Tell how many lines of the data below have the string "size" in them. Say nothing more.

TASK DATA below:

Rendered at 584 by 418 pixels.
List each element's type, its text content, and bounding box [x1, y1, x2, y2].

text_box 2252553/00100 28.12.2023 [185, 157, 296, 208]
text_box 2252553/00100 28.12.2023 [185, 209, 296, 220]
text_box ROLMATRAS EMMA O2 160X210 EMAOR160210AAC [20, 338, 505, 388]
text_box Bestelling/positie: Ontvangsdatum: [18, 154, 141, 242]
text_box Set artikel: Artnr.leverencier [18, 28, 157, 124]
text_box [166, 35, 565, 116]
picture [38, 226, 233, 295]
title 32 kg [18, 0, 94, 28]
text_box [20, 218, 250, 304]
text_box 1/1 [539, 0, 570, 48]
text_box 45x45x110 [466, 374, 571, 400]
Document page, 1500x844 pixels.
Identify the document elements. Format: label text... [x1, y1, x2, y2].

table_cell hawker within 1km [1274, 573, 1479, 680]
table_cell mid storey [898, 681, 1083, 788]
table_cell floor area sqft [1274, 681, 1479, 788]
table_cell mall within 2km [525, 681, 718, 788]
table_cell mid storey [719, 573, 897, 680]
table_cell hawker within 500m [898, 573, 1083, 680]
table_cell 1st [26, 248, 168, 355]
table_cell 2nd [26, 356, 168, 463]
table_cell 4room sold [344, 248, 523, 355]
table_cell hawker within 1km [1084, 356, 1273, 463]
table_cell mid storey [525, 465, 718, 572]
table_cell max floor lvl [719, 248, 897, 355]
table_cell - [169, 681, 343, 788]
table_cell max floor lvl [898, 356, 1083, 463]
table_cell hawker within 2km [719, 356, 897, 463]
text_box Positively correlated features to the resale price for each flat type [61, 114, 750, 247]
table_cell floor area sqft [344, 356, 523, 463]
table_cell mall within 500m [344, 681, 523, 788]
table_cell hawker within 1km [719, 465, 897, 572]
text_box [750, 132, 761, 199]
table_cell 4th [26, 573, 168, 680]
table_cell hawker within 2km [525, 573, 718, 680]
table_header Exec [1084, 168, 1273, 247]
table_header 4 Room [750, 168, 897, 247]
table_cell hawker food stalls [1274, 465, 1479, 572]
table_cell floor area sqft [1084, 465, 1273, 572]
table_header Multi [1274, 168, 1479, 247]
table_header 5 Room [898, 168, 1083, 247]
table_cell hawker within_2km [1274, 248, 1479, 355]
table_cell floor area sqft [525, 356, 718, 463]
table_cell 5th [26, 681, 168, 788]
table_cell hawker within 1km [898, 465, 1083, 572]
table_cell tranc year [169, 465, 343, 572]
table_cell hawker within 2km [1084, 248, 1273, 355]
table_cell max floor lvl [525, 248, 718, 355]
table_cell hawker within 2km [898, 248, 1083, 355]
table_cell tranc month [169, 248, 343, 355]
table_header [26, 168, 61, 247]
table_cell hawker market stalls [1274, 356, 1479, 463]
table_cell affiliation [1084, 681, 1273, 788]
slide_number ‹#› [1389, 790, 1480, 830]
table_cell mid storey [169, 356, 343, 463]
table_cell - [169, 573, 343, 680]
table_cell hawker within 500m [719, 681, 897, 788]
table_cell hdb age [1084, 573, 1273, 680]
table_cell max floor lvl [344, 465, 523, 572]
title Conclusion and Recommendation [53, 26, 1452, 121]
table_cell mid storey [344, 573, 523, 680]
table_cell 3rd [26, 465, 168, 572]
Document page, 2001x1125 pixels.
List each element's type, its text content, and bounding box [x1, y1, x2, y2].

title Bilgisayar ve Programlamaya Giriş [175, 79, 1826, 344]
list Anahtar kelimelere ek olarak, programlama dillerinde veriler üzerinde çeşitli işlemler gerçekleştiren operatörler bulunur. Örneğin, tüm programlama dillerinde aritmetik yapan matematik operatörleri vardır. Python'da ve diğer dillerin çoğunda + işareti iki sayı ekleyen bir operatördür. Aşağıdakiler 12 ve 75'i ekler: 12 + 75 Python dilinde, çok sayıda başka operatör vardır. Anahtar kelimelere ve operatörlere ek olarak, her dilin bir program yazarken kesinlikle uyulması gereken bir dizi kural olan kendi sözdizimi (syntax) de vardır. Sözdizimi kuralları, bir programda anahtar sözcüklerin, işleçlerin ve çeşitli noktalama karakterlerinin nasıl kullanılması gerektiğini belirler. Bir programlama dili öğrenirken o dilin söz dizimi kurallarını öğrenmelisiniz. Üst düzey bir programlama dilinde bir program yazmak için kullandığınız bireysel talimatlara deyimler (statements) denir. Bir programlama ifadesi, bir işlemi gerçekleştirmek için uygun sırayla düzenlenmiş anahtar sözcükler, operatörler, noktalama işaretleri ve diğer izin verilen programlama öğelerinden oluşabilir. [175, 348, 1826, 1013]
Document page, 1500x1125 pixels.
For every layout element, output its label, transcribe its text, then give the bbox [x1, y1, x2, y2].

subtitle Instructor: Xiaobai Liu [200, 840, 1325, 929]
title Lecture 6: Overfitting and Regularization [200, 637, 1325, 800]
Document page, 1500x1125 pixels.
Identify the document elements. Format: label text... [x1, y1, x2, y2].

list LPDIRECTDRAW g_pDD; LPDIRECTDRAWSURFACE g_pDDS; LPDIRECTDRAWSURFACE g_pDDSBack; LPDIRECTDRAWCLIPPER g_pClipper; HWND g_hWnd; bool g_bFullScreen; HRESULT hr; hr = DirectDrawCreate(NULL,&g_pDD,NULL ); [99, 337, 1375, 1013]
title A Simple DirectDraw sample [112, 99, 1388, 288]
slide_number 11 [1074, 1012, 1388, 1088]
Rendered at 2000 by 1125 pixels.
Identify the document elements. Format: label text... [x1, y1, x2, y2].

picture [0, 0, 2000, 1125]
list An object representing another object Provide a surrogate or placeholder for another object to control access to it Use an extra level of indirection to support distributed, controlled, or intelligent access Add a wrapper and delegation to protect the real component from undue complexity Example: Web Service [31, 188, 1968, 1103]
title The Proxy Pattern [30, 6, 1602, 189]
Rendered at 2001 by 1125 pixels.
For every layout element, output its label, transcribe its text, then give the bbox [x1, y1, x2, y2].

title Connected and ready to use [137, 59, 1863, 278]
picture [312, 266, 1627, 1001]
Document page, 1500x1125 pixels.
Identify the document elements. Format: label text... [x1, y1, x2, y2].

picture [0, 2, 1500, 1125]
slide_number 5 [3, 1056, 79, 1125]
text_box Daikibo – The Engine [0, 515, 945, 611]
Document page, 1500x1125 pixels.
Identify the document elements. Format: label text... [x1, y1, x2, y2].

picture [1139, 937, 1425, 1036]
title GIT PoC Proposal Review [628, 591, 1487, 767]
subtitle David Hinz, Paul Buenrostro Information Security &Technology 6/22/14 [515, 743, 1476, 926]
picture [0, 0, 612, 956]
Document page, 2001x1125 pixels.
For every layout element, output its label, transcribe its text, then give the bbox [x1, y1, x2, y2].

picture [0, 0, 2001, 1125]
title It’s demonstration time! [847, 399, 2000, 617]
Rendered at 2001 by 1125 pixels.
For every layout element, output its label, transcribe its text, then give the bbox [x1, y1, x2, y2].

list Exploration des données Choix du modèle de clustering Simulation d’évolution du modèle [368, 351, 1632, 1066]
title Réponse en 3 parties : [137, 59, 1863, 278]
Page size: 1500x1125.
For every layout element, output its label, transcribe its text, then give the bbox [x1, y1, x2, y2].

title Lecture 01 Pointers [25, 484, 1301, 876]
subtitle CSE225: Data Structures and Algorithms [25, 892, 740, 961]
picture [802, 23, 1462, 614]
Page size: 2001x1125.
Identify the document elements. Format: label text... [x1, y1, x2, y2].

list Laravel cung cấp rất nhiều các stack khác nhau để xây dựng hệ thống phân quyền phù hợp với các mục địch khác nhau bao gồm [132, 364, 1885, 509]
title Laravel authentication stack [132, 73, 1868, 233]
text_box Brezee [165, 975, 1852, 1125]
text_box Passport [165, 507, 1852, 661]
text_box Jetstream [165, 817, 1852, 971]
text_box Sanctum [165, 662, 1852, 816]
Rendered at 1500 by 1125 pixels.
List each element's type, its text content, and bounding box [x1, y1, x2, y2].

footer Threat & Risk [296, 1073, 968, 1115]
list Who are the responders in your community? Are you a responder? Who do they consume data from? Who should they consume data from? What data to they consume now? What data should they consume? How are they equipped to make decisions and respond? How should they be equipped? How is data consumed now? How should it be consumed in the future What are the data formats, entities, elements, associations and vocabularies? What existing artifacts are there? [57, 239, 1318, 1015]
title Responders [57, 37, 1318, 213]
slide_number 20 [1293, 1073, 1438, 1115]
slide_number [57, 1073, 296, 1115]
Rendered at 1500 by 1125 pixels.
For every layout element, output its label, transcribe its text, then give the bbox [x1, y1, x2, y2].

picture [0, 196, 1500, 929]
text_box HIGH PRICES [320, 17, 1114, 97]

End of TASK DATA.

▶ _EXERCISE OUTPUT_:
2